:: What you have to do ::
Report each line of the items below that contains the string "name". Letter case must match.

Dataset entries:
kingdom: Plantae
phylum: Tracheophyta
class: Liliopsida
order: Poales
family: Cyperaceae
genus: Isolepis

==

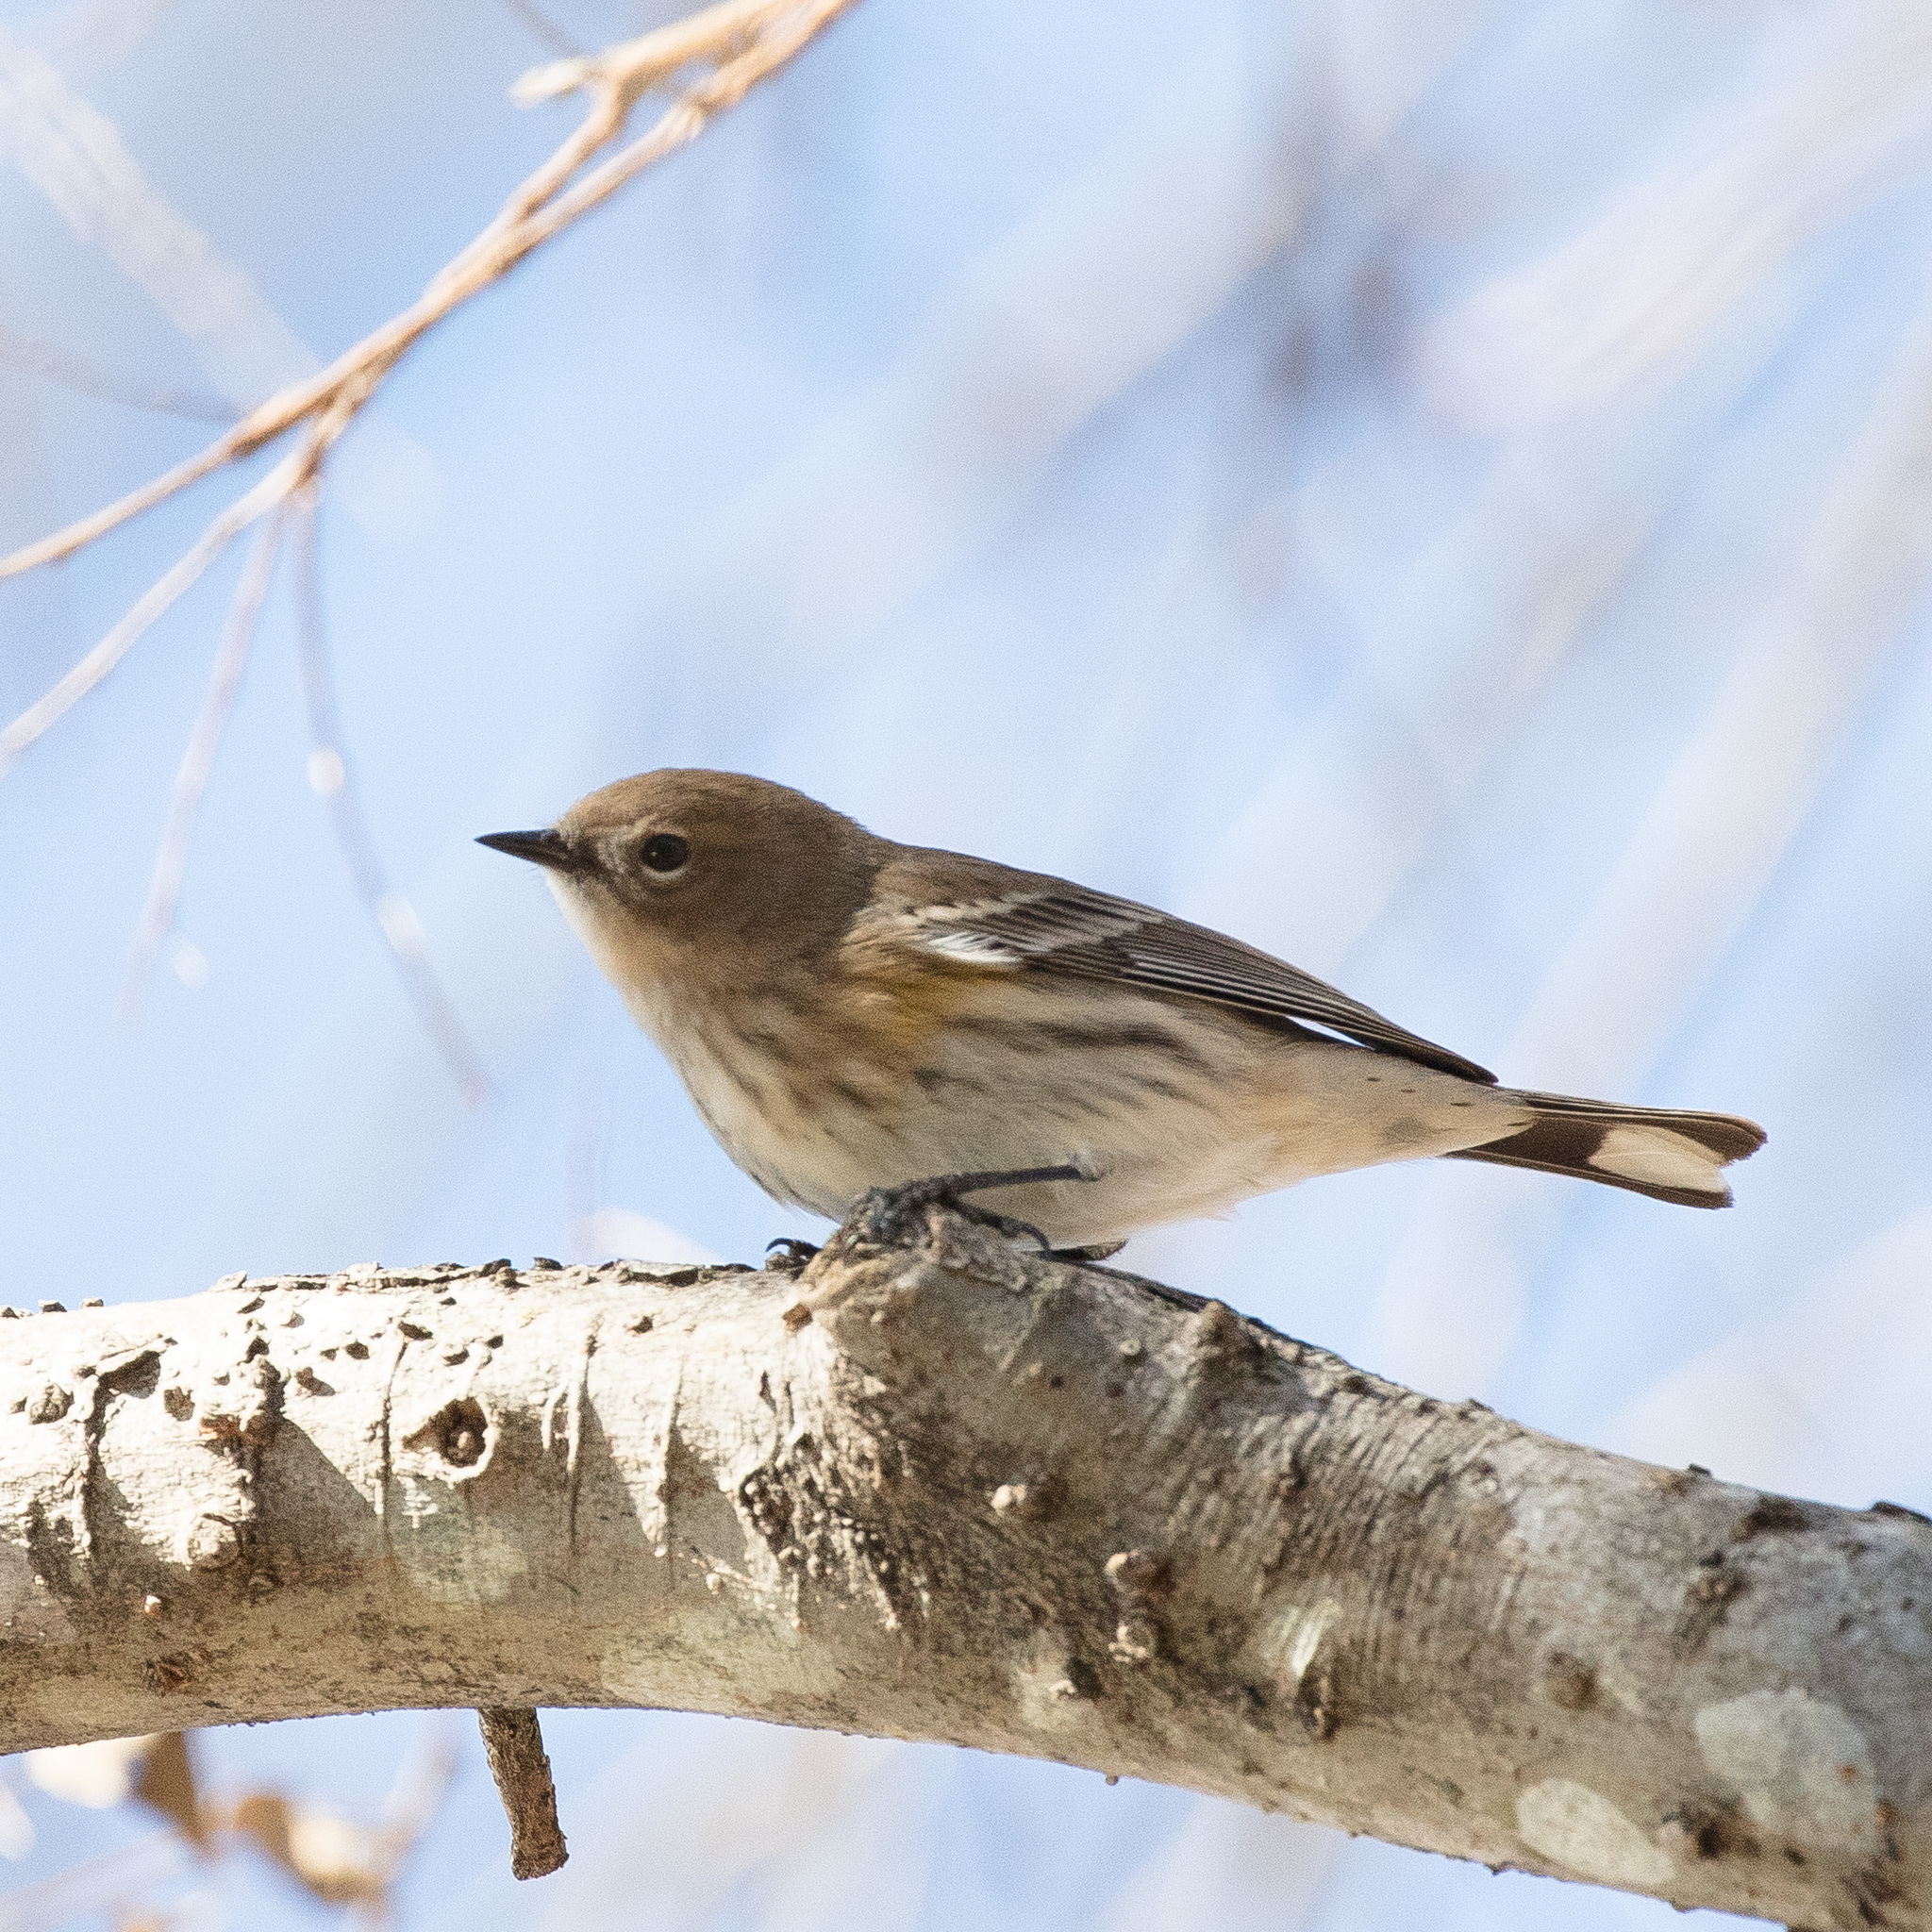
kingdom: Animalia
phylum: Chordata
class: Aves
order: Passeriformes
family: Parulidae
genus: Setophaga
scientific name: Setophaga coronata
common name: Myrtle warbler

==

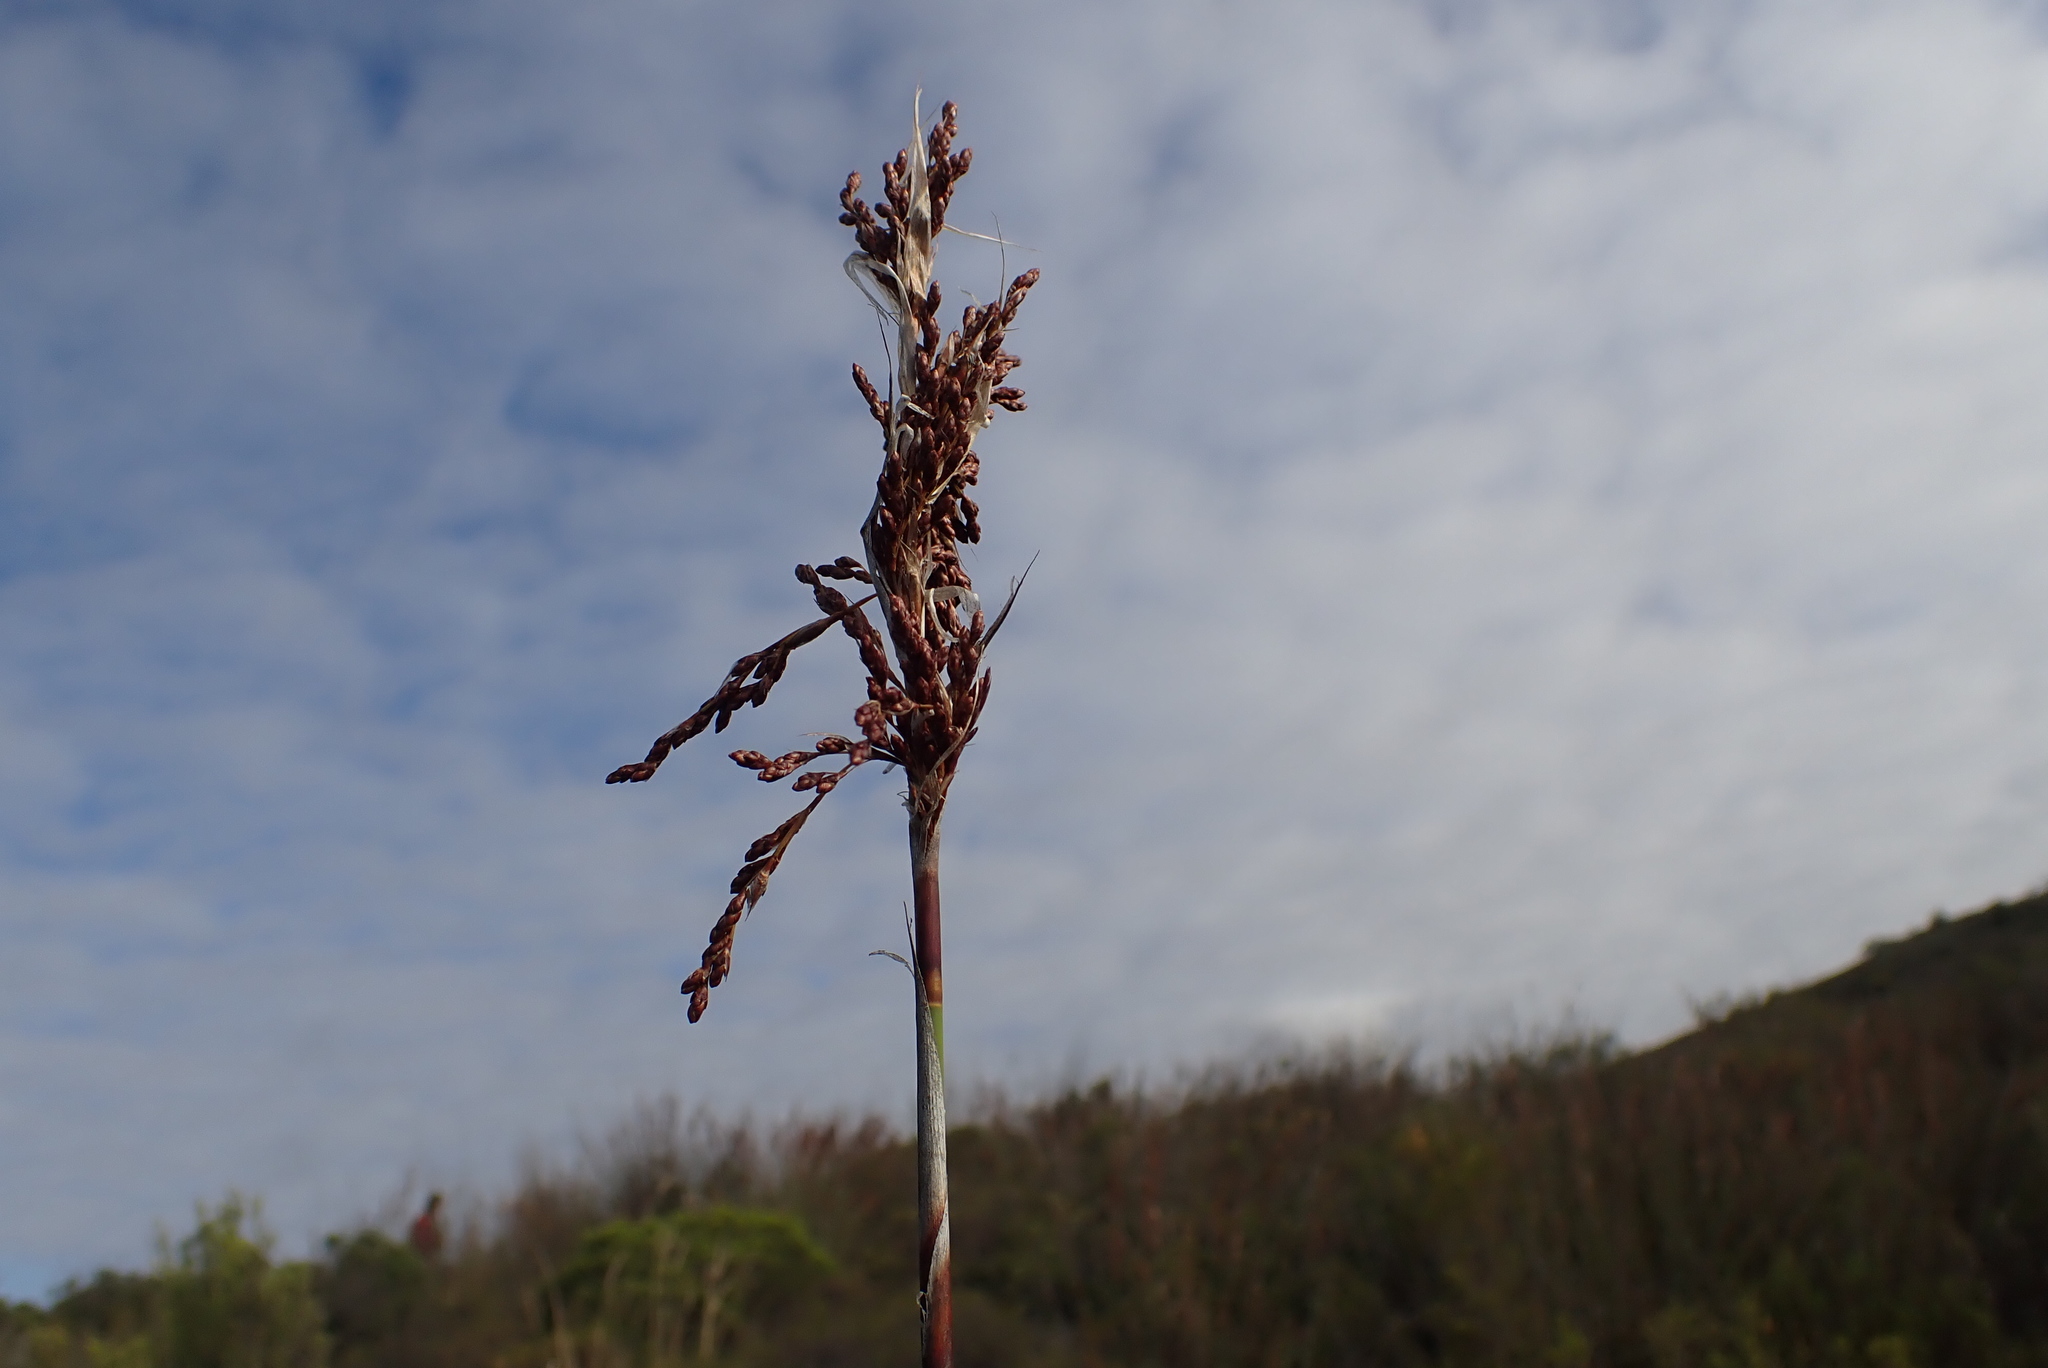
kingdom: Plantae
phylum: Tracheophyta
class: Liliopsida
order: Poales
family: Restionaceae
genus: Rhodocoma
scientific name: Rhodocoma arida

:: Task response ::
scientific name: Setophaga coronata
common name: Myrtle warbler
scientific name: Rhodocoma arida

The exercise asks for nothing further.